The lines below might hint at the cause of the crash.
You may get help by asking at the ROOT forum http://root.cern.ch/forum
Only if you are really convinced it is a bug in ROOT then please submit a
report at http://root.cern.ch/bugs Please post the ENTIRE stack trace
from above as an attachment in addition to anything else
that might help us fixing this issue.
===========================================================
#6  0x00007f9994bcc03e in TMVA::MethodBase::GetSignalReferenceCut() const () from /home/hilal/Work/CouplingProject/HiggsGBD-bbE/source/libHiggsGBD.so
#7  0x00007f9994bcb974 in TMVAClassification::addMethod() () from /home/hilal/Work/CouplingProject/HiggsGBD-bbE/source/libHiggsGBD.so

I want to know if this (GetMethod) is the right option to use? if yes where am I doing such mistake?

Best regards,

Hilal

@moneta can you help here or perhaps redirect to someone that can help?

I’m not sure @kialbert still answers questions here…

Hi,

I’m still around occasionally, although less than what I used to.

Hilal, the code you posted should work (assuming the missing part amounts to something like).

auto imethod = factory->GetMethod("dataset", "BDT");
auto method = dynamic_cast<TMVA::MethodBase *>(imethod);

The following line will then output the cut value of the classifier output where the signal efficiency equals the background rejection.

Double_t cut = method->GetSignalReferenceCut();
std::cout << "Optimal cut: " << cut << std::endl;

The .xml file is not the output you are looking for, rather that is the text form of the entire BDT.

The crash you are experiencing should not happen and could be because (one of) the following lines are missing:

factory->TrainAllMethods();
factory->TestAllMethods();
factory->EvaluateAllMethods();

If all those lines are present, and you still experience the crash I need to see more of the output and your code.

Cheers,
Kim

Dear Kim,

Thank you very much for your prompt reply.

The crash has disappeared now.

The command,

gives the value (-0.017) where the signal and background are equal in the BDT response plot (attached), so I am now confused since I understood the optimal cuts should correspond to the maximum of the signal curve ( around 0.05) (in the attached BDT response) am I right?

I want to ask also if there exists a command that gives the interval cuts of the kinematic variables explicitly for a given value of the BDT response (whether it corresponds to maximal signal curve or the equality signal/background)?

Cheers,

Hilal.

Hi,

Sorry, I must have been confused in my previous answer.

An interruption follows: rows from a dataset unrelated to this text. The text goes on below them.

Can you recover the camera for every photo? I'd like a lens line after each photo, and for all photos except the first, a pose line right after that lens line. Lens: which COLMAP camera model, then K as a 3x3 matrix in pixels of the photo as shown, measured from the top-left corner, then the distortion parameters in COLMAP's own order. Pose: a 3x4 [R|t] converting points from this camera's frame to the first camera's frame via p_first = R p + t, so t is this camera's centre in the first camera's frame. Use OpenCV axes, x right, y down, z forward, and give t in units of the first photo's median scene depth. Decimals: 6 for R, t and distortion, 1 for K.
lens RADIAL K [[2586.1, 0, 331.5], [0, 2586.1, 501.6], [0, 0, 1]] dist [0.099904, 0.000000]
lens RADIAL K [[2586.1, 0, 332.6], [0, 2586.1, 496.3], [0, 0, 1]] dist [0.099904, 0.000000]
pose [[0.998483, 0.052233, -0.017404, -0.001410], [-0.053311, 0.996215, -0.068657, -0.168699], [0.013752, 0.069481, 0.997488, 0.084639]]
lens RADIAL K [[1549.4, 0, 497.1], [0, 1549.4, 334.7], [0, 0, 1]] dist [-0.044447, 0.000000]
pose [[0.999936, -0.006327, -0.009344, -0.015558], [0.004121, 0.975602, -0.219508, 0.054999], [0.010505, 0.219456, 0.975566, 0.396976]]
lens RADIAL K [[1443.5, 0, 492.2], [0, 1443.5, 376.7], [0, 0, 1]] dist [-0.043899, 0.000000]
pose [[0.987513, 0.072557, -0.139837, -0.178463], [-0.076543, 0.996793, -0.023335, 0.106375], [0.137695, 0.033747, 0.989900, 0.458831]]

I rechecked the code just now, and the reference cut corresponds to the point after which the signal probability is higher than background probability, so -0.017 in your attached plot.

This is meant as a quick scan for a reasonable value of the cut.

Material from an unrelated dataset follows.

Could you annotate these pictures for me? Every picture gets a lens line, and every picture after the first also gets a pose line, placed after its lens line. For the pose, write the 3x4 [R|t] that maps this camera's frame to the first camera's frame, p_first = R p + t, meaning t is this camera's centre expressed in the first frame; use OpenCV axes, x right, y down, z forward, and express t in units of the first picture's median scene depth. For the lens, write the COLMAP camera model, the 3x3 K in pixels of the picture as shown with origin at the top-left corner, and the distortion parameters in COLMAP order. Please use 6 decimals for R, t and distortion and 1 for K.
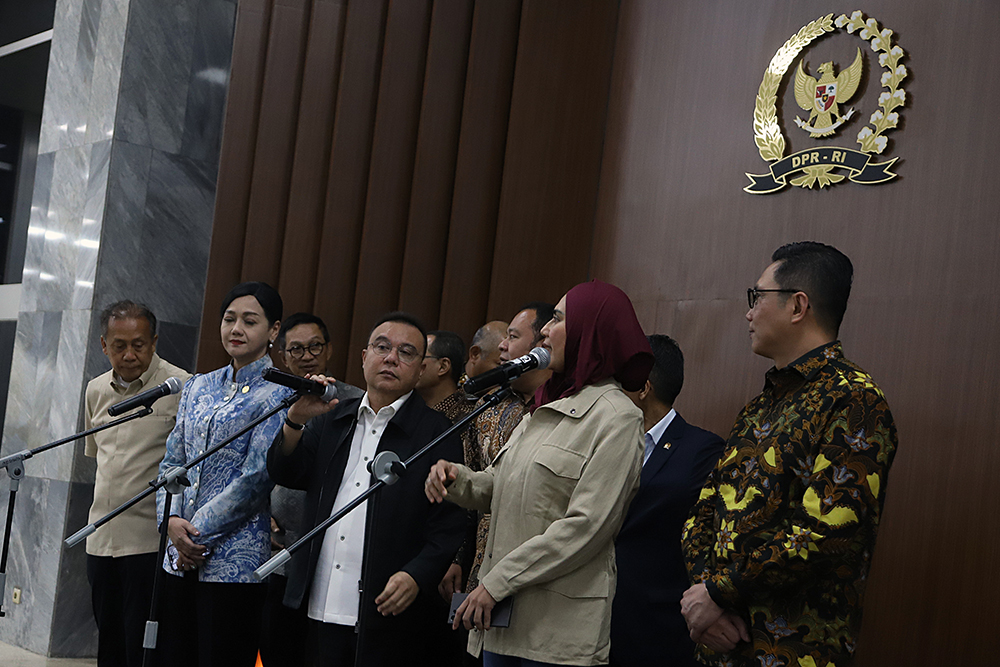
lens RADIAL K [[1555.3, 0, 387.3], [0, 1555.3, 381.7], [0, 0, 1]] dist [-0.007481, 0.076157]
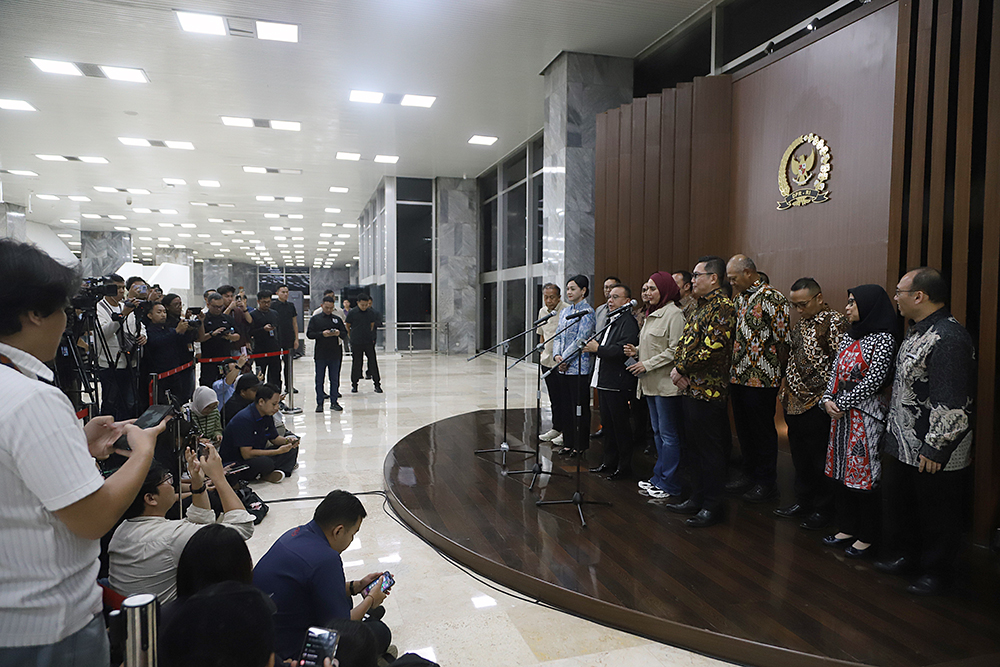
lens RADIAL K [[663.8, 0, 500.0], [0, 663.8, 333.5], [0, 0, 1]] dist [-0.005732, -0.000824]
pose [[0.925519, -0.086844, -0.368609, 0.200522], [0.114983, 0.991842, 0.055027, -0.032650], [0.360823, -0.093312, 0.927954, -0.211800]]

For finding the cut corresponding to the peak of the signal curve you can extract the TH1 distribution and use GetMaximumBin(). (The reference cut is calculated using this histogram).

The histogram can be found in the output root file. For a classifier named e.g. “myBDT” the corresponding histogram will be found in outputfile.root:dataset/Method_BDT/myBDT/MVA_myBDT_S.

Cheers,
Kim